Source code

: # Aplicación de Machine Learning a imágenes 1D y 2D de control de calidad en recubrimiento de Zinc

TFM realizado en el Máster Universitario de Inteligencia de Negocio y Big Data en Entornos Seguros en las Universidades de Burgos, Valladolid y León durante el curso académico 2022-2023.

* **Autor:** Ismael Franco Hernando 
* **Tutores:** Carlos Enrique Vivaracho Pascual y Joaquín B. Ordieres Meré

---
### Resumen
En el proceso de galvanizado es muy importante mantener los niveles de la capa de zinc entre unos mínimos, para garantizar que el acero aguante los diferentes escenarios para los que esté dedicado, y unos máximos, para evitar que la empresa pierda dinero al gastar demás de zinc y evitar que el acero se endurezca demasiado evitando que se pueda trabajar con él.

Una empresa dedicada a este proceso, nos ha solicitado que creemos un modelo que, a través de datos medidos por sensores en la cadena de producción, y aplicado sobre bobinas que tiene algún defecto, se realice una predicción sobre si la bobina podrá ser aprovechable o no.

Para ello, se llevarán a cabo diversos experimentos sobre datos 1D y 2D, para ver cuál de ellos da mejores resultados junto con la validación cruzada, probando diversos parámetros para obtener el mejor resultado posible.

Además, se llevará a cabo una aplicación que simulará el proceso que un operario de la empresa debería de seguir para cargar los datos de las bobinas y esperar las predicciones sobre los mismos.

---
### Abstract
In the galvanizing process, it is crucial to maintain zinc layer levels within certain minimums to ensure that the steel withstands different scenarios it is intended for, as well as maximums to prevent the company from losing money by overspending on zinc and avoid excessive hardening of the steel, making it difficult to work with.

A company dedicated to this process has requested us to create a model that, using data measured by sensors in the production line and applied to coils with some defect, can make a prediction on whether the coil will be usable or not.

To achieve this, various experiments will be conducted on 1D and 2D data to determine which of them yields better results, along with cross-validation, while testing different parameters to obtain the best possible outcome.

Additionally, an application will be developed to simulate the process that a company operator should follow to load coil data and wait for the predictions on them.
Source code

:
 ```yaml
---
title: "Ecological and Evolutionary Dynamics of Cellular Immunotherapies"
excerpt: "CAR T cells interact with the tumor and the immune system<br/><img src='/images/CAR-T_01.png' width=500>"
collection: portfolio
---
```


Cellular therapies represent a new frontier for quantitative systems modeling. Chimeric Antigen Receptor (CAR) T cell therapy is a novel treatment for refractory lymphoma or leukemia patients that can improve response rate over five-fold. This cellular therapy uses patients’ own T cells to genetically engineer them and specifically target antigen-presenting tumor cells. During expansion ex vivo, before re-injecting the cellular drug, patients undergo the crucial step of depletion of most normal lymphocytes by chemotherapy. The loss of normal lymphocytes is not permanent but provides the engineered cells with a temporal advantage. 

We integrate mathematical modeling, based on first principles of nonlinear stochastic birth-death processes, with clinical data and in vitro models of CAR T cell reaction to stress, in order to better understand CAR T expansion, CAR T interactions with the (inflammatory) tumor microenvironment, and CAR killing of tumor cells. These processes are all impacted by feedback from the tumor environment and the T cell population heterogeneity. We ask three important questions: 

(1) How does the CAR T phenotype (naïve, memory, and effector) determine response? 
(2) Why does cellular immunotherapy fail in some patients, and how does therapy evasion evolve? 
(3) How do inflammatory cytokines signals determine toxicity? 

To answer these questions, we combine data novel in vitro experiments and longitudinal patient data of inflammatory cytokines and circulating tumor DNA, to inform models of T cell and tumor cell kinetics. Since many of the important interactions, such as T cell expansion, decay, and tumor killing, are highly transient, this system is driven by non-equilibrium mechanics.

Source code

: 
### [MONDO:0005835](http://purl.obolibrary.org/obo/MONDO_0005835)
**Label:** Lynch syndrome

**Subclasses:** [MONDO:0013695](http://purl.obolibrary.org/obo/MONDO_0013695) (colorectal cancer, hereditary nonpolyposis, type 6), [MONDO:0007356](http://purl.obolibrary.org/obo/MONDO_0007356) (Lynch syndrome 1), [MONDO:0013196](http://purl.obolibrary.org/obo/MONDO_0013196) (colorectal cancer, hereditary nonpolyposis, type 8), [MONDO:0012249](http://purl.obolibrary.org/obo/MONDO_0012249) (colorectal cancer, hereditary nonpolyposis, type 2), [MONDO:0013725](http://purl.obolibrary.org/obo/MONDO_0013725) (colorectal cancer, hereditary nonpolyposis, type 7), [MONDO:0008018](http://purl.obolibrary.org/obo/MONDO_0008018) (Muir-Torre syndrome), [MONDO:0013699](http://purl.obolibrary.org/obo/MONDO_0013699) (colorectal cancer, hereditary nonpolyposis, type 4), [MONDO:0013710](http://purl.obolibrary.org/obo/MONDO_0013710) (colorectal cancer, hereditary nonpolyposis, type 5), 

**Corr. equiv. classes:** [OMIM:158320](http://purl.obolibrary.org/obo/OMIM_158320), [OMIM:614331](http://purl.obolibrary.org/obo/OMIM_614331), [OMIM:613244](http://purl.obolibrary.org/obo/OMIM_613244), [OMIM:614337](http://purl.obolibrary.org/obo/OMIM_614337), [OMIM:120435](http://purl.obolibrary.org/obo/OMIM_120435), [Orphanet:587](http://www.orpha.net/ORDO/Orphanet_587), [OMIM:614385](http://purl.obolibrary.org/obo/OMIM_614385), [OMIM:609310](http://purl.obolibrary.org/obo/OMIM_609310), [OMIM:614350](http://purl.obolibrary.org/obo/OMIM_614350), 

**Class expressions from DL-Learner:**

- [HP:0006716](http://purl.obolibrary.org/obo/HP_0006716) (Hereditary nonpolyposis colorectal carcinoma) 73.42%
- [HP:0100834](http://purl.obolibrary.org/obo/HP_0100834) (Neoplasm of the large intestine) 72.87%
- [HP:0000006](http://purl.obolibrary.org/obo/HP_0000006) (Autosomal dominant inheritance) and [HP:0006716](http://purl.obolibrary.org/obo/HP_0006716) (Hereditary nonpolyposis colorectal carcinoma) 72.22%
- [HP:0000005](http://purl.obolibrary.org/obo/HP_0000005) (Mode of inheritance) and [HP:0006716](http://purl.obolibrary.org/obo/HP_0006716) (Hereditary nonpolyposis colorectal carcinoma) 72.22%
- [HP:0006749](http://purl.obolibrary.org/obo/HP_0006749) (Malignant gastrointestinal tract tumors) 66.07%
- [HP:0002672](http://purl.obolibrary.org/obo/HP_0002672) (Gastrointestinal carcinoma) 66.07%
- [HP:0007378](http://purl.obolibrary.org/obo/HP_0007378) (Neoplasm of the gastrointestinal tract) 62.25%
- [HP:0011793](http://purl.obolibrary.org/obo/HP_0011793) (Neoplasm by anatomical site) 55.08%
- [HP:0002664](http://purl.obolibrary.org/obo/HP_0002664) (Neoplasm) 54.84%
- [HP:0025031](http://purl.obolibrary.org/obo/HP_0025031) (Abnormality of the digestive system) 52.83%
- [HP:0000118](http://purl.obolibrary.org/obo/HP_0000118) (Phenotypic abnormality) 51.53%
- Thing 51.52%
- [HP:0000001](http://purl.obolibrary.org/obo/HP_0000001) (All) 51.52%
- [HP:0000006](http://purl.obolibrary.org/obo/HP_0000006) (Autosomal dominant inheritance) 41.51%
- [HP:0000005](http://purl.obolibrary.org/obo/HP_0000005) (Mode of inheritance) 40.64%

= = = = =

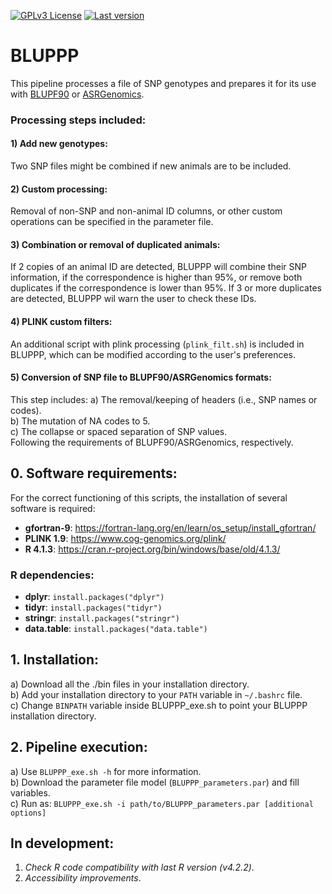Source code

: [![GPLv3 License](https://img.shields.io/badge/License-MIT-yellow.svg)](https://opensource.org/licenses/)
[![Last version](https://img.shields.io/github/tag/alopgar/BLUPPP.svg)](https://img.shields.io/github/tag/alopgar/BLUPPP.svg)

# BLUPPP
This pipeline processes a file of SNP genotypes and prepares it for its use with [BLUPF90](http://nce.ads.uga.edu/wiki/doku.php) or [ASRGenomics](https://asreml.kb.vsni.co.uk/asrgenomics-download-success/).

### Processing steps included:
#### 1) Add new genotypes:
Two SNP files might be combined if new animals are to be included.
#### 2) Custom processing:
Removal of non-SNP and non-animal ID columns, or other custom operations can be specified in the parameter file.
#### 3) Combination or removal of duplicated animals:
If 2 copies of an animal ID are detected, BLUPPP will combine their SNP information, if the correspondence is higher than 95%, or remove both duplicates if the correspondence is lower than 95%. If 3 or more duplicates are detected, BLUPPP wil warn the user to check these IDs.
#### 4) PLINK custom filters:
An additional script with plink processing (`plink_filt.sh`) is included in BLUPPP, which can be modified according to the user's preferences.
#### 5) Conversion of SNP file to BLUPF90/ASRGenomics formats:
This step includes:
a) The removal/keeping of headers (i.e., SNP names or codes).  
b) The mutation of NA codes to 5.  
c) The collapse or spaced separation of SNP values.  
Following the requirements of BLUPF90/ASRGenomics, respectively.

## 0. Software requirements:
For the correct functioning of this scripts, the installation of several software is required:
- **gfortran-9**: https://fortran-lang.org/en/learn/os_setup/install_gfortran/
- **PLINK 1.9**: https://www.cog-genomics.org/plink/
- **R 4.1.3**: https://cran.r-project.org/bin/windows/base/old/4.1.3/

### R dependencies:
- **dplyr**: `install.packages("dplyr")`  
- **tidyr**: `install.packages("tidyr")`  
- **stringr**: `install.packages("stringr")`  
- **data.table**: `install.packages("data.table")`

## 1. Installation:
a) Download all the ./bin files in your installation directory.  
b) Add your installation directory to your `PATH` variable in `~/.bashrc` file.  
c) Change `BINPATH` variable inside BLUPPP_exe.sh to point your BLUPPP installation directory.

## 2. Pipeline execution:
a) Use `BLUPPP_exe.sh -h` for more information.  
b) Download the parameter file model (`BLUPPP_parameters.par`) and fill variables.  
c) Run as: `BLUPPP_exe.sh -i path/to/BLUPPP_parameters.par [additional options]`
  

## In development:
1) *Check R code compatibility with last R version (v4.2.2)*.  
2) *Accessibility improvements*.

= = = = =

In the listing above, find the line containing "## 2. Pipeline" and the line containing "2) *Accessibility improvements*.", then repeat those two lines and everything between them exactly.

— TASK ANSWER —
## 2. Pipeline execution:
a) Use `BLUPPP_exe.sh -h` for more information.  
b) Download the parameter file model (`BLUPPP_parameters.par`) and fill variables.  
c) Run as: `BLUPPP_exe.sh -i path/to/BLUPPP_parameters.par [additional options]`
  

## In development:
1) *Check R code compatibility with last R version (v4.2.2)*.  
2) *Accessibility improvements*.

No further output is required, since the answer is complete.